But, even weirder than worship, is the fact that we gather together at all. So much of our world is steeped in solitude and isolation. We work from home, we barely know our neighbors, and the vast majority of our social networking happens through a tiny computer we store in our pockets or purses.

So, perhaps the most counter-cultural aspect of church isn't our devotion to a murdered prophet who rose from the dead 2,000 years ago, but the fact that we would actually gather together, with our peers, to deeply and intentionally share our lives with each other.

It's just not something our culture does. We don't bare our souls. We don't share our secrets and struggles. We don't seek counseling, even when we need it. We keep it to ourselves.

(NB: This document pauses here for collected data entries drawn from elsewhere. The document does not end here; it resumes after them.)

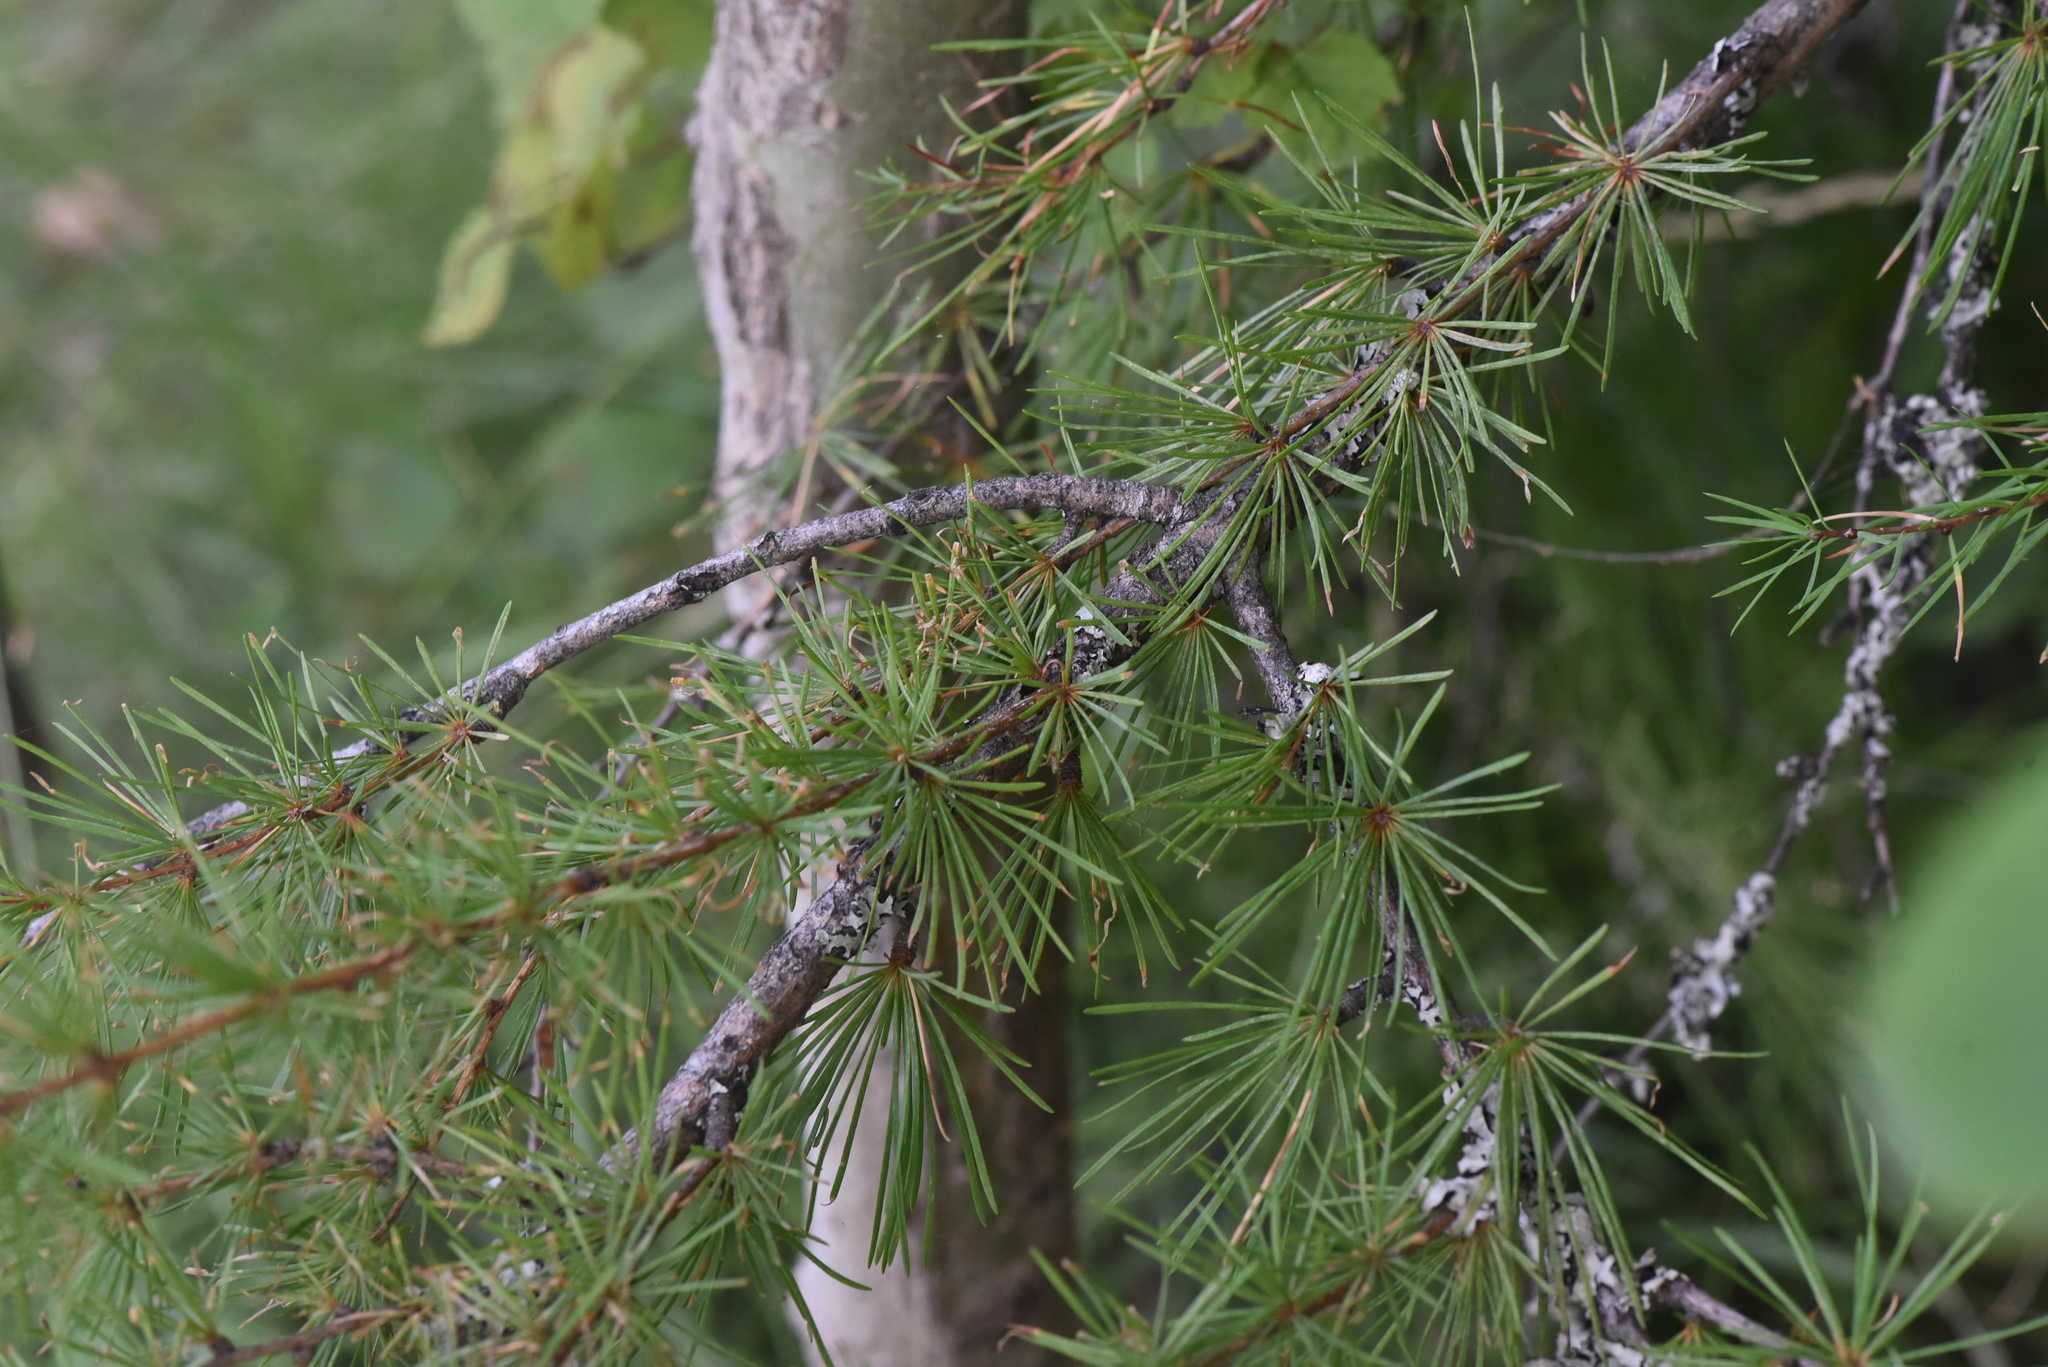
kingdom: Plantae
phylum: Tracheophyta
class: Pinopsida
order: Pinales
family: Pinaceae
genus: Larix
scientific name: Larix occidentalis
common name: Western larch
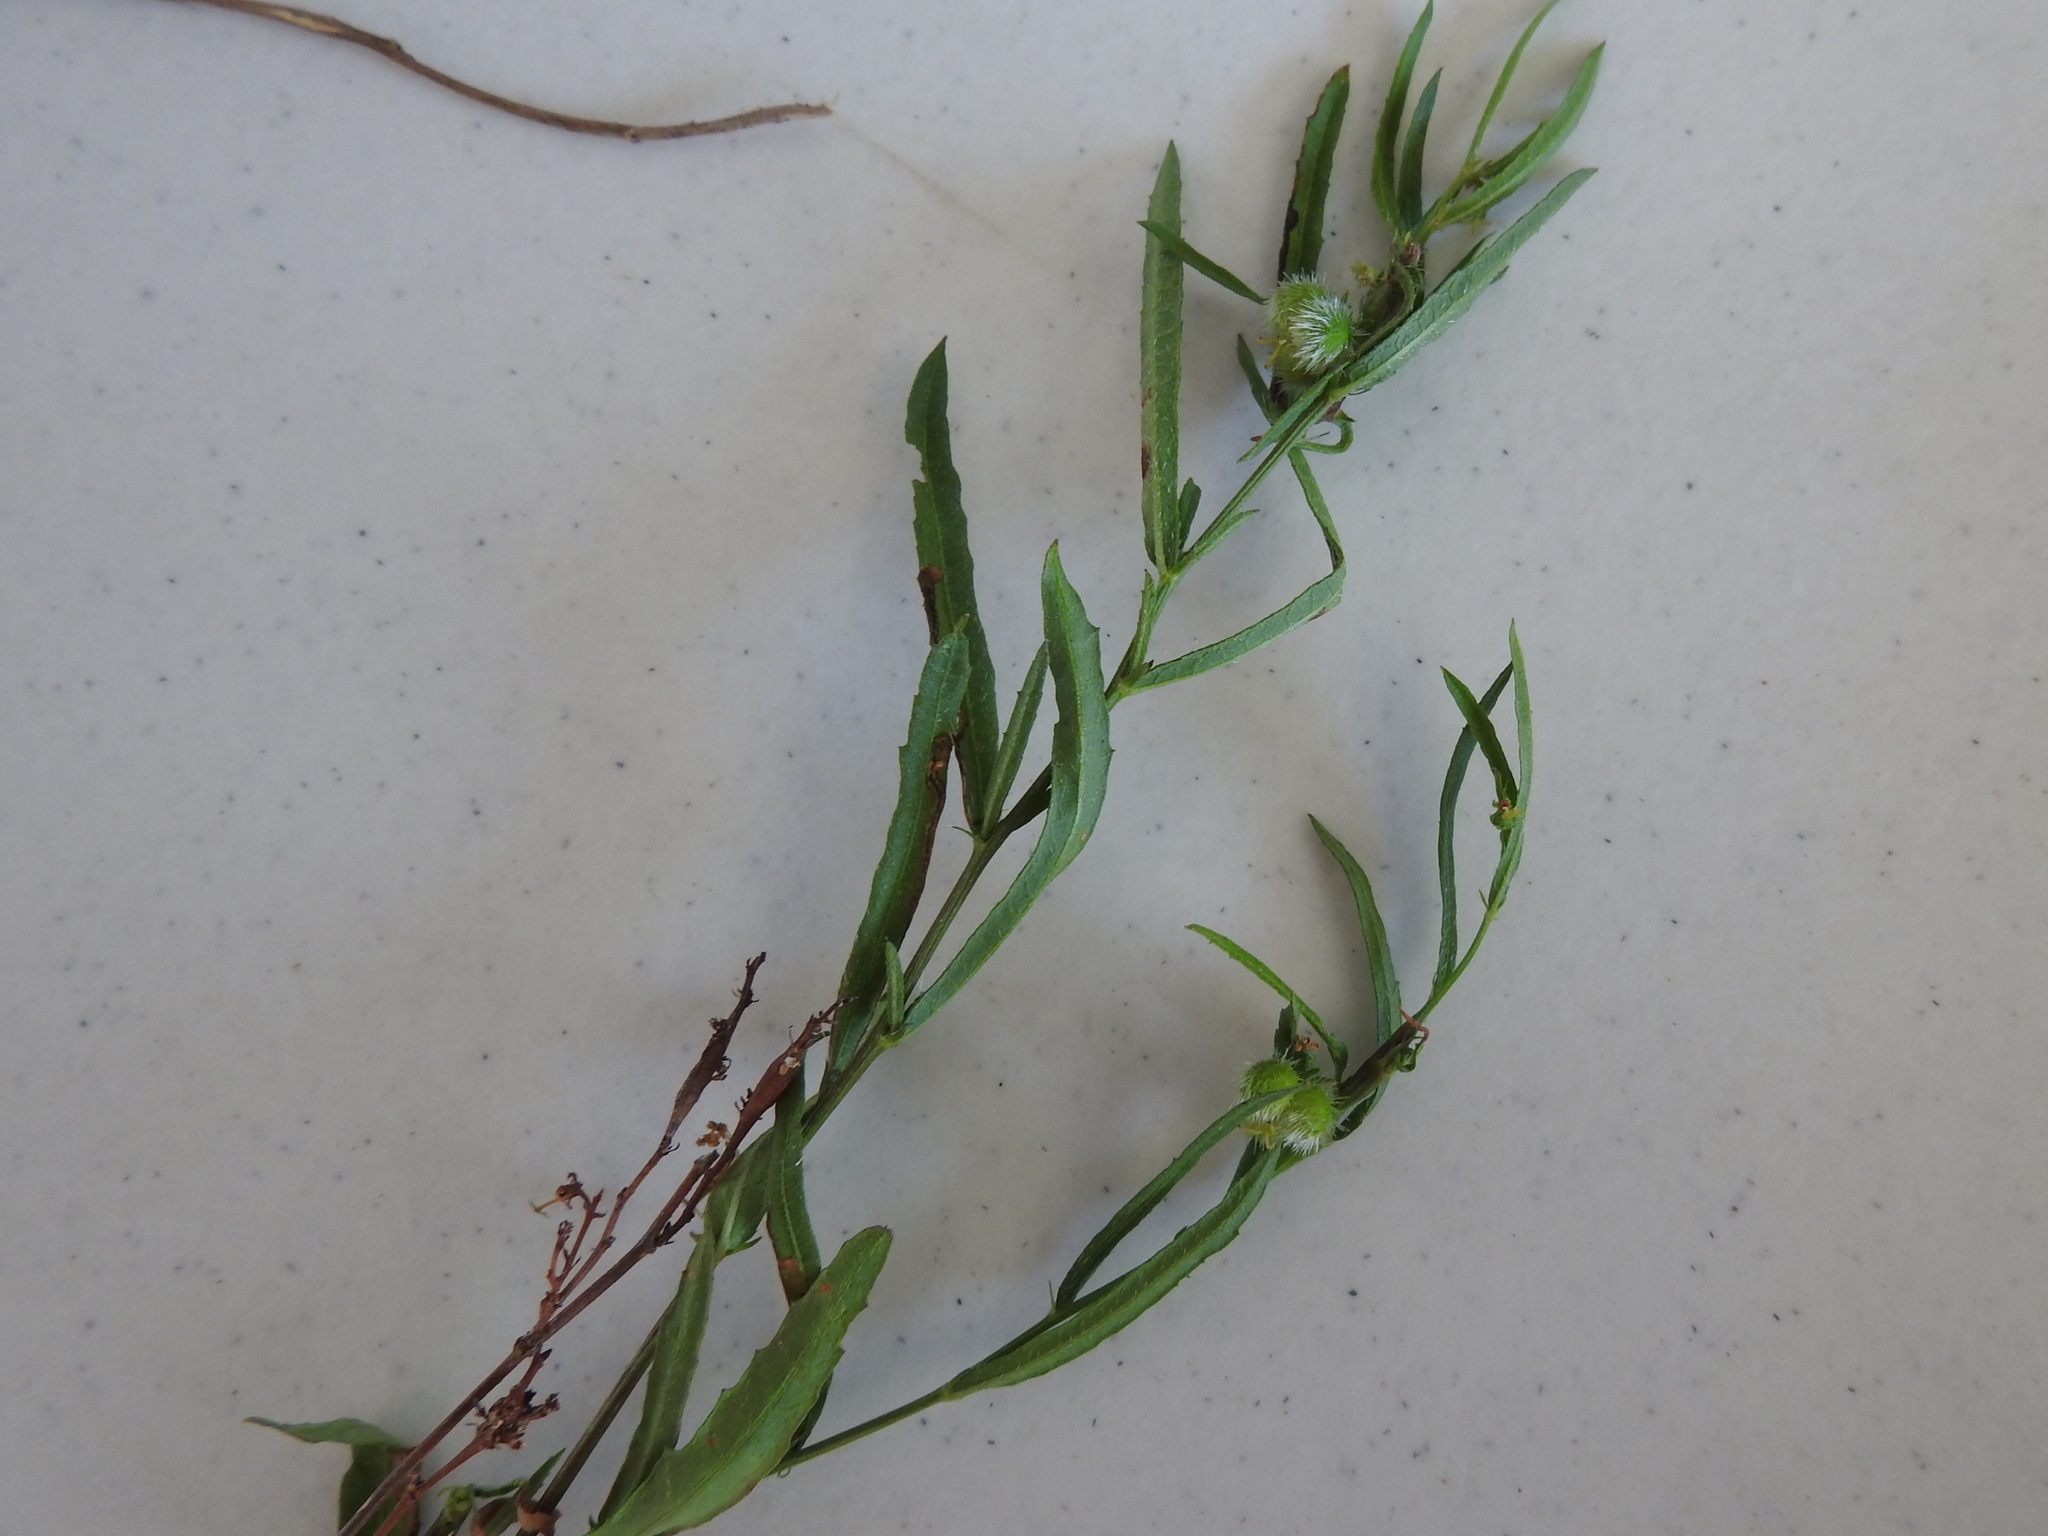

I've been reminded of this fact twice now in the last half hour, as I'm sitting at McDonalds doing my work. First, when I went to order, they now want me to order and pay at a kiosk, rather than from an employee at the counter. It seems like a strange and non-social business decision. And then, later, when an employee was walking around making small-talk with the customers and seeing if he could assist them in any way, I found myself annoyed that he was interrupting my writing.

You got that, right?! I'm actually upset about having to talk with someone...while writing an article about needing to be more communal!

In our isolated and privatized world, the communal nature of Jesus and his church is incredibly counter-cultural. So, may we be willing to embrace the communal calling of Jesus--to actually know our neighbors in a way that we can show them love. May we be increasingly open and vulnerable with one another as we commit to sharing each other's loads and bearing each other's burdens. May our openness, honesty, and vulnerability with one another be a public testimony to a new way of being human--a way that embodies the counter-cultural way of Jesus.